### À FAIRE
D'après le texte de lecture, à quoi se réduit bien souvent la science des mots ?

### TEXTE DE LECTURE
La politesse des expressions et celle des mœurs ont plus d’une analogie ; et travailler sur une langue, c’est travailler plus qu’on ne croit sur les sentiments du peuple qui la parle et qui l’écrit.

Toutefois l’Académie n’ignore pas que des esprits superficiels, et que même de graves philosophes, qui ne le sont pas assez, traitent quelquefois avec un dédain superbe ce premier objet de ses occupations : elle ne répondra point aux premiers ; ils ne pourraient l’entendre : mais elle invite les seconds à l’écouter. S’ils sont philosophes, comme ils le disent, ils doivent avoir médité sur la relation des signes et des idées. En y réfléchissant mieux, ils verront peut-être que cette science des mots (je m’énonce ici comme eux) n’est bien souvent que la science des choses.

### ENTRÉES
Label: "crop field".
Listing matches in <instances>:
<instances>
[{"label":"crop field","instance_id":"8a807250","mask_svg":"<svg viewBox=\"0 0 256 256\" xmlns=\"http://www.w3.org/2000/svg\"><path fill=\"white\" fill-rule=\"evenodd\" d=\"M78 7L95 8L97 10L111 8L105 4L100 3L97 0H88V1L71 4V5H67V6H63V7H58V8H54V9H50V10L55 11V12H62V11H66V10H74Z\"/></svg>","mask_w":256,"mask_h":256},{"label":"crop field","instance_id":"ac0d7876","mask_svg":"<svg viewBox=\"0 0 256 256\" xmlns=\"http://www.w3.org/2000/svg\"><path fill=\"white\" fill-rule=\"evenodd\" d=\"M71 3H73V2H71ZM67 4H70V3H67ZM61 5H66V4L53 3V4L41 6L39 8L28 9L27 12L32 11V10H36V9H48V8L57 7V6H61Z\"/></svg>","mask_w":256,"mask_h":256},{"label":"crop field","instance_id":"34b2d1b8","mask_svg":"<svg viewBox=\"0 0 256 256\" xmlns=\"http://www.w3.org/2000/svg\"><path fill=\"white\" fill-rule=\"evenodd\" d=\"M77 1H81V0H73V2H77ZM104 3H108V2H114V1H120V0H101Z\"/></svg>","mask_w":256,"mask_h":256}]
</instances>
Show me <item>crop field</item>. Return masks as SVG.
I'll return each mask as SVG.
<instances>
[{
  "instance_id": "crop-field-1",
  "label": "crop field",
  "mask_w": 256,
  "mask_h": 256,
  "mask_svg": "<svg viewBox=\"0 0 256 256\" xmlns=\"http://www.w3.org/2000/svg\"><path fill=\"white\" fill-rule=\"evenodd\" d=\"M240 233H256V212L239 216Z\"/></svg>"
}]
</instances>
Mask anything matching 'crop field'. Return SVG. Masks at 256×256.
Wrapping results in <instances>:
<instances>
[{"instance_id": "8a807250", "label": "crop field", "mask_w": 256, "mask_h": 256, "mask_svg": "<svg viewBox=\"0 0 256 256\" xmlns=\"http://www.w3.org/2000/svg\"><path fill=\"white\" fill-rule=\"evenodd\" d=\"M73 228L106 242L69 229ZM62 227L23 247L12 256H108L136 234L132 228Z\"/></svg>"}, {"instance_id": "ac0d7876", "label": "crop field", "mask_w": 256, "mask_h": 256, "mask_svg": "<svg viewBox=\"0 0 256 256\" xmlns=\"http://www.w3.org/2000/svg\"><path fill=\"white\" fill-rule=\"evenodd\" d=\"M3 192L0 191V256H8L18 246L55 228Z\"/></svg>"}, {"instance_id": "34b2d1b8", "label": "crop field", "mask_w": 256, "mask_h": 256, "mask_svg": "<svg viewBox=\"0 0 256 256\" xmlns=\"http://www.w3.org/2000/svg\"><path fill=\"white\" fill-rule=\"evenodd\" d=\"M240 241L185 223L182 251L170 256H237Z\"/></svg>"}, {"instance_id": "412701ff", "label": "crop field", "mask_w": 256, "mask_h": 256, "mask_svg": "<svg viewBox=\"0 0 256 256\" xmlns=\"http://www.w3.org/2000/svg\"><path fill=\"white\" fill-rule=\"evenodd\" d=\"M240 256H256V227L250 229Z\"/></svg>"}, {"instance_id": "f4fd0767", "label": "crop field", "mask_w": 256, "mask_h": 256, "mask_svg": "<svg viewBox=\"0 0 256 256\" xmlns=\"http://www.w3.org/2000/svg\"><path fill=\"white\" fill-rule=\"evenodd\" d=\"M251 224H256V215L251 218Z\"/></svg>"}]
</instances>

### RÉPONSE COMPLÈTE
Elle n'est bien souvent que la science des choses.